This month I reported on several conversations I’ve had with my kids. Three of them were basically the “how babies are made” conversations, humorous but revealing insights into what my kids thought at different ages. You can read what I responded at each age and decide if you do, or don’t, want to base my answers on yours! First I had to deal with my older son’s questions about babies and his shock to realize that not all of them (including himself!) were Korean. This story is told in Where Babies Come From, or, Don’t Fall Asleep on an Airplane.
I look at Meg’s curiosity about her birth father in What’s a Birth Father Got to Do with It? and share my realization that it was hard for adopted kids to comprehend this role, since they don’t see the birthfather parenting, and unlike the birthmother, they (hopefully!) don’t understand the physical role he did play. Once again, my older son provides humorous commentary.

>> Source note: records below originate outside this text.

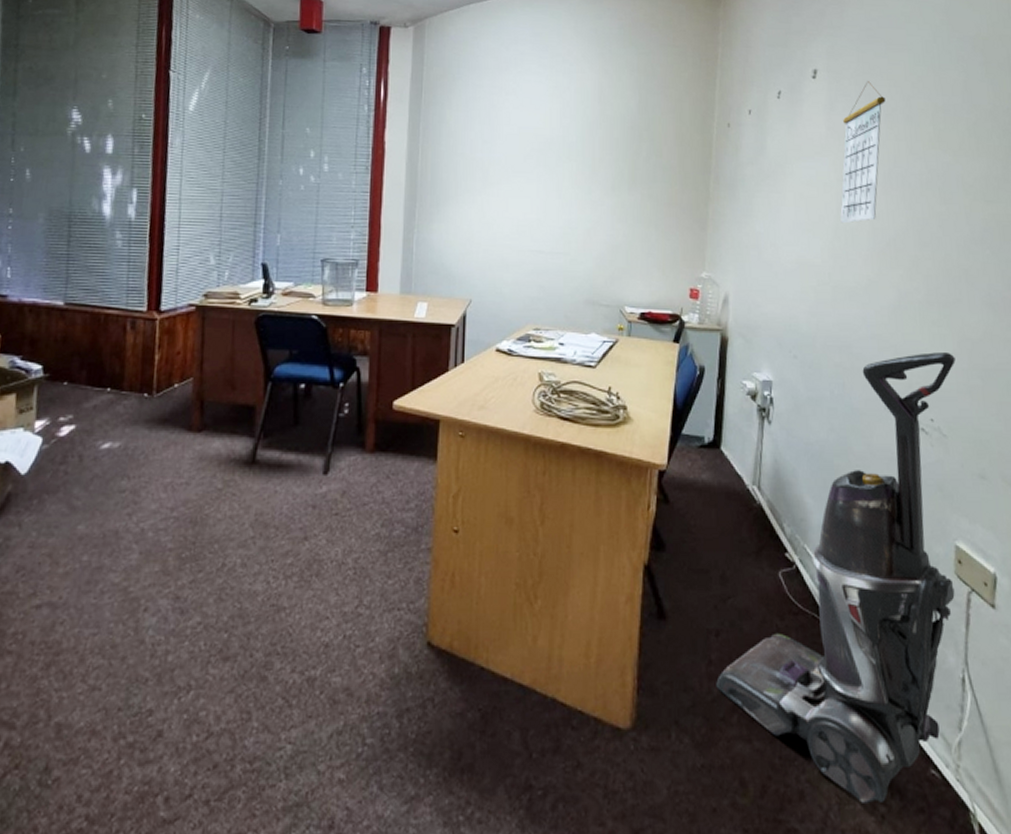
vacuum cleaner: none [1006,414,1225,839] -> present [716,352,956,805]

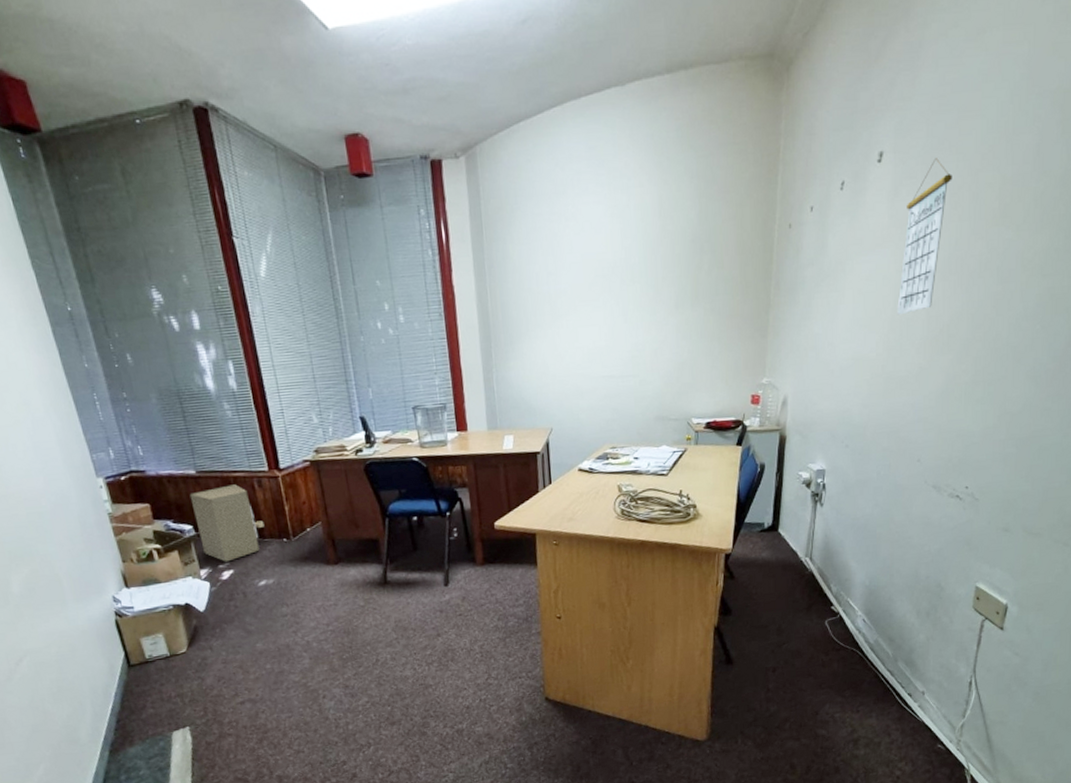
cardboard box: none [46,322,127,415] -> present [189,484,265,562]
vacuum cleaner: present [716,352,956,805] -> none [773,427,994,771]

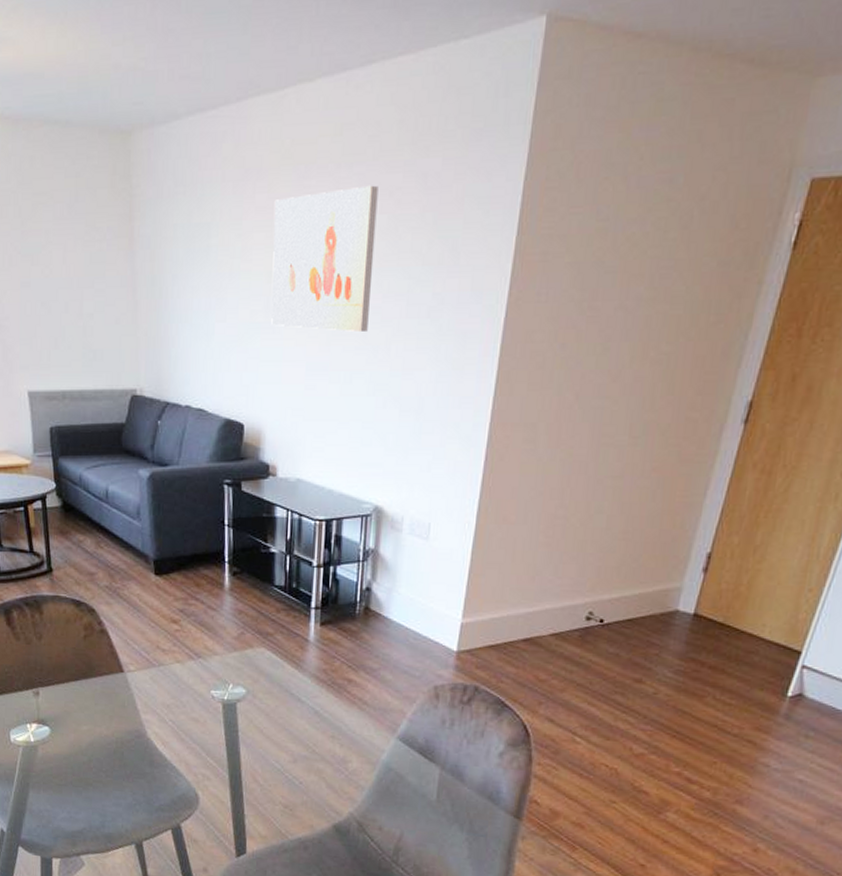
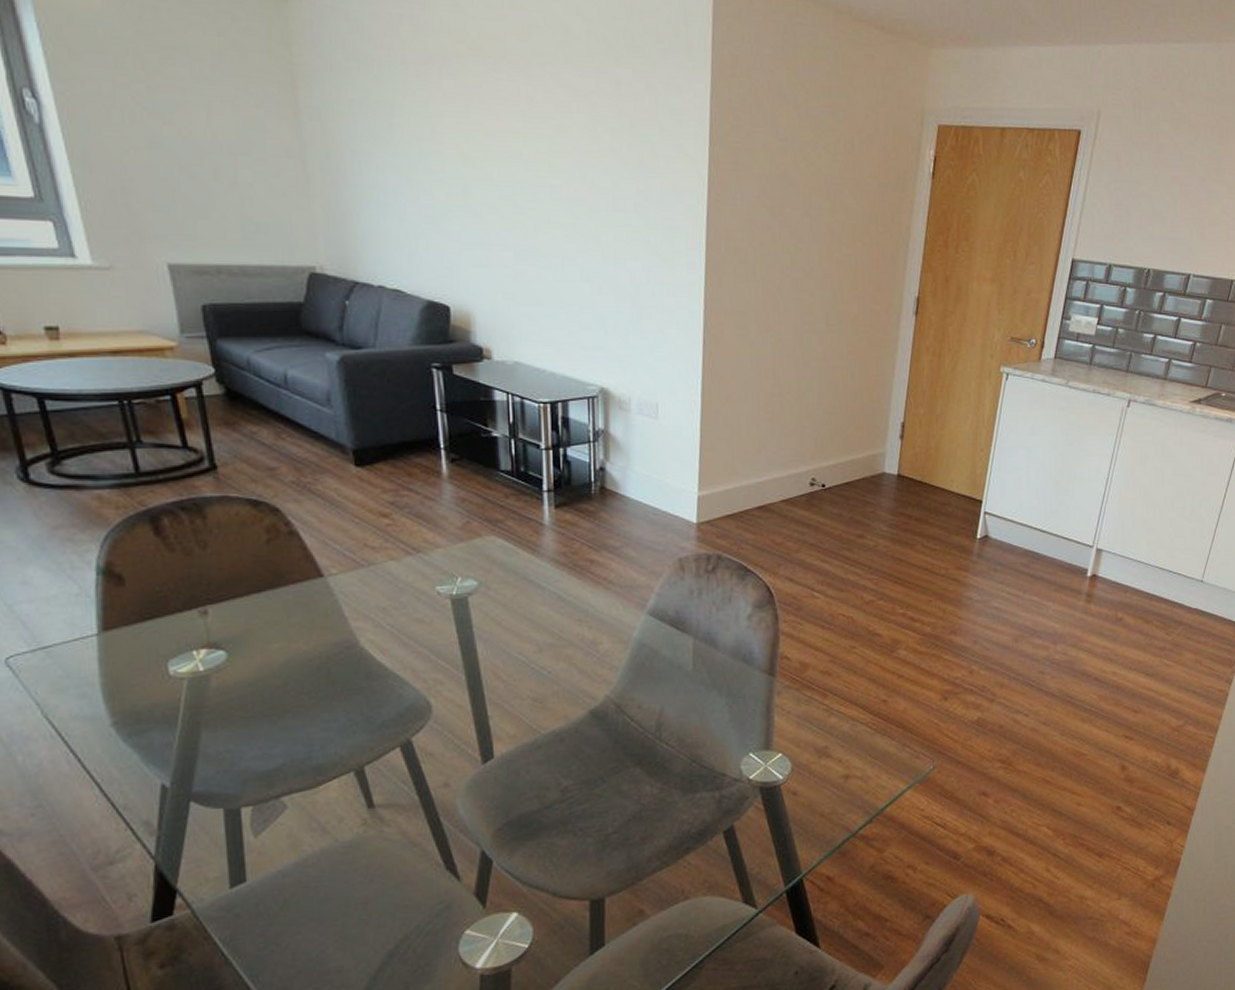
wall art: present [271,185,378,333] -> none [464,85,576,222]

These kinds of issues tend to make conversations about sexuality happen in adoptive families. In Birds, Bees and Fish, I brave the conversation with Meg. I realize she has an age-appropriate aversion to the idea of human reproduction when she says very seriously, “I think I’d rather be a fish.”
Another important conversation involved abortion. Meg asked the meaning of a pro-life bumper sticker she’d seen. My head said not to tell her, but my heart said go ahead. I hope it helped her realize that her birthmother must have loved her to withstand the pressure for abortion. This story is told in the blog, Abortion and Adoption: What Her Mom Did.
A conversation that is still unresolved is the one described in Right Summer Precaution, Wrong Reason, Now What?: my daughter’s comment that she always remembers sunscreen because she doesn’t like it when her skin gets darker.